##### SUPPLIED MATERIAL #####

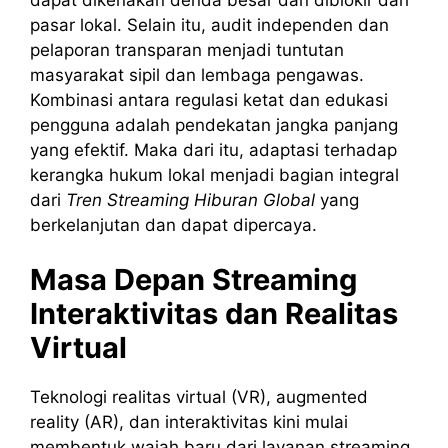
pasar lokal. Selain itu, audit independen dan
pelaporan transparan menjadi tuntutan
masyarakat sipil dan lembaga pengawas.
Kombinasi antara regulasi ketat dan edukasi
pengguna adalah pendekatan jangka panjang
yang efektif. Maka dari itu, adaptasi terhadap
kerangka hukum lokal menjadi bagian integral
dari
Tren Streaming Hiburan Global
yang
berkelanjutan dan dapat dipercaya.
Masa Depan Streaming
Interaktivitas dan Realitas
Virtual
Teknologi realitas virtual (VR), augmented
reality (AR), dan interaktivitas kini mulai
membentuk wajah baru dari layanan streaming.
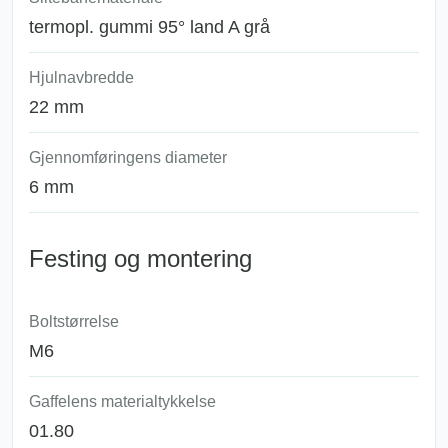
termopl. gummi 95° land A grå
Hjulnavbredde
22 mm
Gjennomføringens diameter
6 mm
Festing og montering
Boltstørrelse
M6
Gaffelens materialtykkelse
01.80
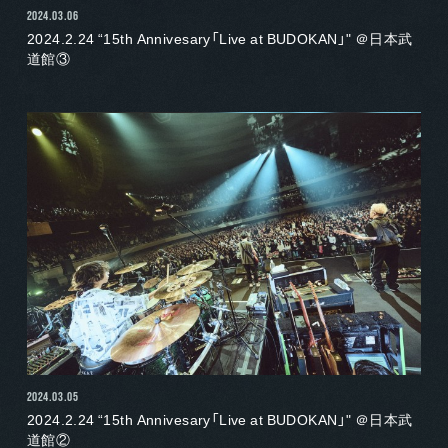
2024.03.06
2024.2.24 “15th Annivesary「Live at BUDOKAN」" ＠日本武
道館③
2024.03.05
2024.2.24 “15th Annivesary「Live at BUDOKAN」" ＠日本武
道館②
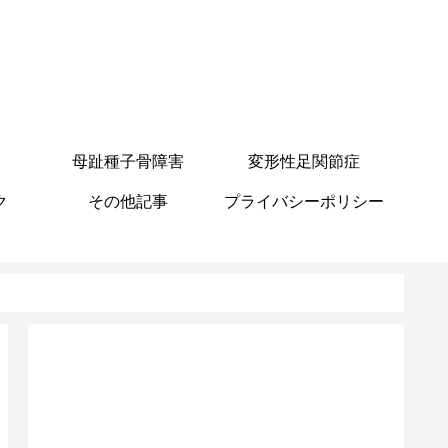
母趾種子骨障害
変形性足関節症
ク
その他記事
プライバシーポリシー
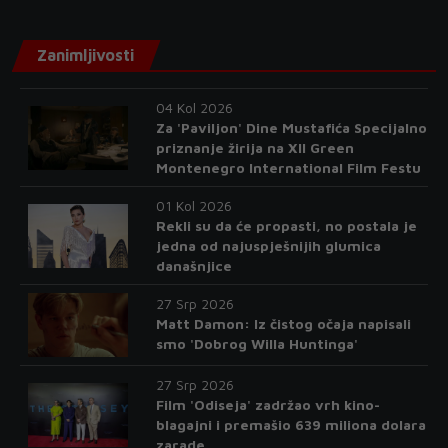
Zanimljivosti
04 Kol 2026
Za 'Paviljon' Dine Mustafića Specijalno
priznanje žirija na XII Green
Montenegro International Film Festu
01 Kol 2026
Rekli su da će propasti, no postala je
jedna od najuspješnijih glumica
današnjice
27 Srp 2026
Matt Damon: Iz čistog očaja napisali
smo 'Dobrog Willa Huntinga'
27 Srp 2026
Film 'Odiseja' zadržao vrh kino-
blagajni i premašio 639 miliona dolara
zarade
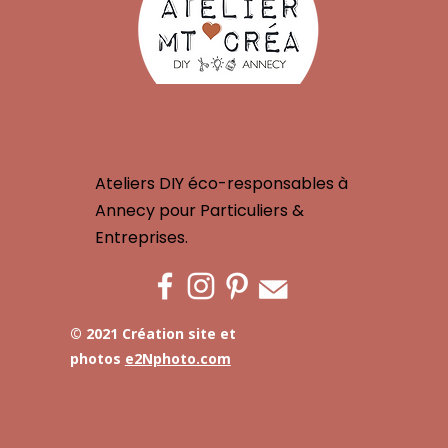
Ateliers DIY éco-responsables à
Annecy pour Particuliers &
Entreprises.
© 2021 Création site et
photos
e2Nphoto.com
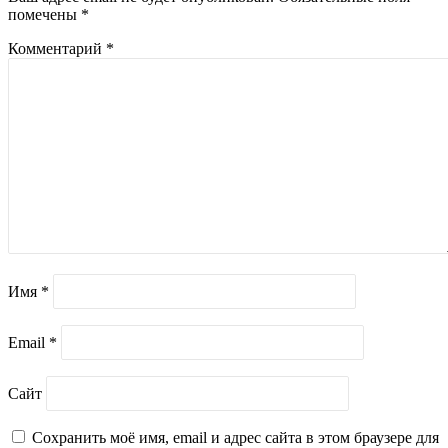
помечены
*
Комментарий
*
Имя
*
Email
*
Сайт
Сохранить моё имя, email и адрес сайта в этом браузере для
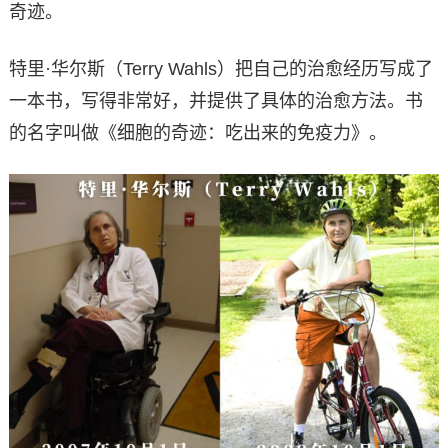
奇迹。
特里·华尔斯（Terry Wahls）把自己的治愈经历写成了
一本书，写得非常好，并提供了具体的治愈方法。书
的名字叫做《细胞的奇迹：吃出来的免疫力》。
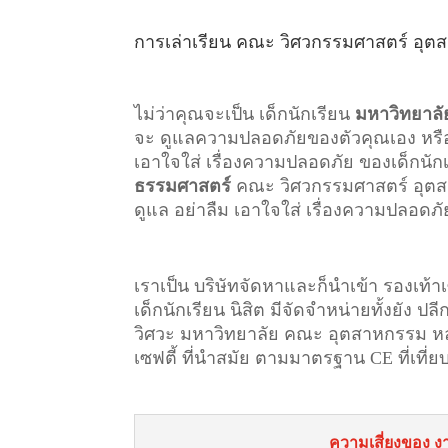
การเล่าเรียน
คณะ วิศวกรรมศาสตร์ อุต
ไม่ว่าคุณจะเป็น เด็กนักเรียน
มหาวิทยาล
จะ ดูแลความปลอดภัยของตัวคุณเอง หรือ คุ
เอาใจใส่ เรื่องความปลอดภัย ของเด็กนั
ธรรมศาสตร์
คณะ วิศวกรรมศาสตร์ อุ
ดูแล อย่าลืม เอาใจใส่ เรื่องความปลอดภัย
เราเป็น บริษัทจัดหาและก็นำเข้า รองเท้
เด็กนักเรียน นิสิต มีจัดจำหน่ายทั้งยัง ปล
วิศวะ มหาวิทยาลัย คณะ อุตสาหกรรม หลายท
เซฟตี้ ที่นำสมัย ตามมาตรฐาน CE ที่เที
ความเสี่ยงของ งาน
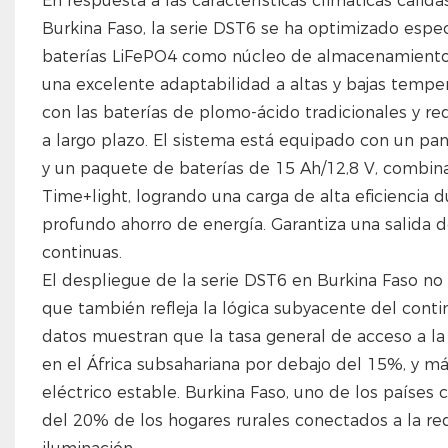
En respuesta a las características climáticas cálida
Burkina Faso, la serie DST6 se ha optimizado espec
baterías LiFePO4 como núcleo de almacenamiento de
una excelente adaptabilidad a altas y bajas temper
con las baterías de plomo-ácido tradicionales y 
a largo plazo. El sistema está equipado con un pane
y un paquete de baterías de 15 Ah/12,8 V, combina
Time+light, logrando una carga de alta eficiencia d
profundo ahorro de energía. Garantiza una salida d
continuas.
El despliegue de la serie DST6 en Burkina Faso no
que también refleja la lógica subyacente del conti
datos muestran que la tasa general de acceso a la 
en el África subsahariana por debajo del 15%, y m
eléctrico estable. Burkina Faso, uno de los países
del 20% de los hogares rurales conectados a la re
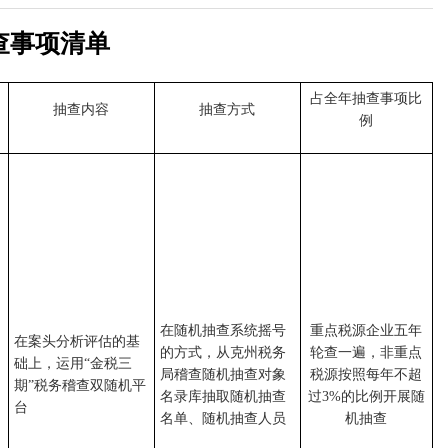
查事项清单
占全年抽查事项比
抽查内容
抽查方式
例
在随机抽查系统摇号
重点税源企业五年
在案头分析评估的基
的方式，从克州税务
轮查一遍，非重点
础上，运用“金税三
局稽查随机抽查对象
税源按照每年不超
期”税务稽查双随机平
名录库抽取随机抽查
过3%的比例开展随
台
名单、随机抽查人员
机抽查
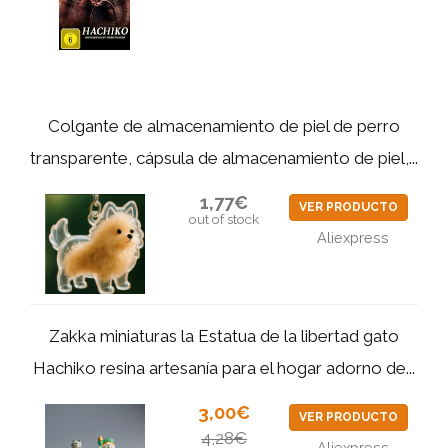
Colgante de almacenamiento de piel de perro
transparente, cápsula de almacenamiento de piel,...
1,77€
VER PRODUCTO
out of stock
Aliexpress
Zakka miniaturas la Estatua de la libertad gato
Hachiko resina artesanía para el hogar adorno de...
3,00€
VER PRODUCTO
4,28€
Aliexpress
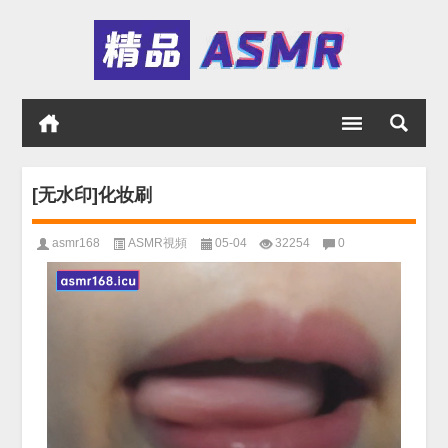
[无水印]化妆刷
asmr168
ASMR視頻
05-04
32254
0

#####

Retype, line for line and character for character, all of the text read from the items above, leaving out the pictures themselves.

WRITTEN RESPONSE:
pasar lokal. Selain itu, audit independen dan
pelaporan transparan menjadi tuntutan
masyarakat sipil dan lembaga pengawas.
Kombinasi antara regulasi ketat dan edukasi
pengguna adalah pendekatan jangka panjang
yang efektif. Maka dari itu, adaptasi terhadap
kerangka hukum lokal menjadi bagian integral
dari
Tren Streaming Hiburan Global
yang
berkelanjutan dan dapat dipercaya.
Masa Depan Streaming
Interaktivitas dan Realitas
Virtual
Teknologi realitas virtual (VR), augmented
reality (AR), dan interaktivitas kini mulai
membentuk wajah baru dari layanan streaming.
termopl. gummi 95° land A grå
Hjulnavbredde
22 mm
Gjennomføringens diameter
6 mm
Festing og montering
Boltstørrelse
M6
Gaffelens materialtykkelse
01.80
2024.03.06
2024.2.24 “15th Annivesary「Live at BUDOKAN」" ＠日本武
道館③
2024.03.05
2024.2.24 “15th Annivesary「Live at BUDOKAN」" ＠日本武
道館②
母趾種子骨障害
変形性足関節症
ク
その他記事
プライバシーポリシー
Zanimljivosti
04 Kol 2026
Za 'Paviljon' Dine Mustafića Specijalno
priznanje žirija na XII Green
Montenegro International Film Festu
01 Kol 2026
Rekli su da će propasti, no postala je
jedna od najuspješnijih glumica
današnjice
27 Srp 2026
Matt Damon: Iz čistog očaja napisali
smo 'Dobrog Willa Huntinga'
27 Srp 2026
Film 'Odiseja' zadržao vrh kino-
blagajni i premašio 639 miliona dolara
zarade
Ateliers DIY éco-responsables à
Annecy pour Particuliers &
Entreprises.
© 2021 Création site et
photos
e2Nphoto.com
помечены
*
Комментарий
*
Имя
*
Email
*
Сайт
Сохранить моё имя, email и адрес сайта в этом браузере для
奇迹。
特里·华尔斯（Terry Wahls）把自己的治愈经历写成了
一本书，写得非常好，并提供了具体的治愈方法。书
的名字叫做《细胞的奇迹：吃出来的免疫力》。
การเล่าเรียน
คณะ วิศวกรรมศาสตร์ อุต
ไม่ว่าคุณจะเป็น เด็กนักเรียน
มหาวิทยาล
จะ ดูแลความปลอดภัยของตัวคุณเอง หรือ คุ
เอาใจใส่ เรื่องความปลอดภัย ของเด็กนั
ธรรมศาสตร์
คณะ วิศวกรรมศาสตร์ อุ
ดูแล อย่าลืม เอาใจใส่ เรื่องความปลอดภัย
เราเป็น บริษัทจัดหาและก็นำเข้า รองเท้
เด็กนักเรียน นิสิต มีจัดจำหน่ายทั้งยัง ปล
วิศวะ มหาวิทยาลัย คณะ อุตสาหกรรม หลายท
เซฟตี้ ที่นำสมัย ตามมาตรฐาน CE ที่เที
ความเสี่ยงของ งาน
En respuesta a las características climáticas cálida
Burkina Faso, la serie DST6 se ha optimizado espec
baterías LiFePO4 como núcleo de almacenamiento de
una excelente adaptabilidad a altas y bajas temper
con las baterías de plomo-ácido tradicionales y 
a largo plazo. El sistema está equipado con un pane
y un paquete de baterías de 15 Ah/12,8 V, combina
Time+light, logrando una carga de alta eficiencia d
profundo ahorro de energía. Garantiza una salida d
continuas.
El despliegue de la serie DST6 en Burkina Faso no
que también refleja la lógica subyacente del conti
datos muestran que la tasa general de acceso a la 
en el África subsahariana por debajo del 15%, y m
eléctrico estable. Burkina Faso, uno de los países
del 20% de los hogares rurales conectados a la re
查事项清单
占全年抽查事项比
抽查内容
抽查方式
例
在随机抽查系统摇号
重点税源企业五年
在案头分析评估的基
的方式，从克州税务
轮查一遍，非重点
础上，运用“金税三
局稽查随机抽查对象
税源按照每年不超
期”税务稽查双随机平
名录库抽取随机抽查
过3%的比例开展随
台
名单、随机抽查人员
机抽查
Colgante de almacenamiento de piel de perro
transparente, cápsula de almacenamiento de piel,...
1,77€
VER PRODUCTO
out of stock
Aliexpress
Zakka miniaturas la Estatua de la libertad gato
Hachiko resina artesanía para el hogar adorno de...
3,00€
VER PRODUCTO
4,28€
Aliexpress
[无水印]化妆刷
asmr168
ASMR視頻
05-04
32254
0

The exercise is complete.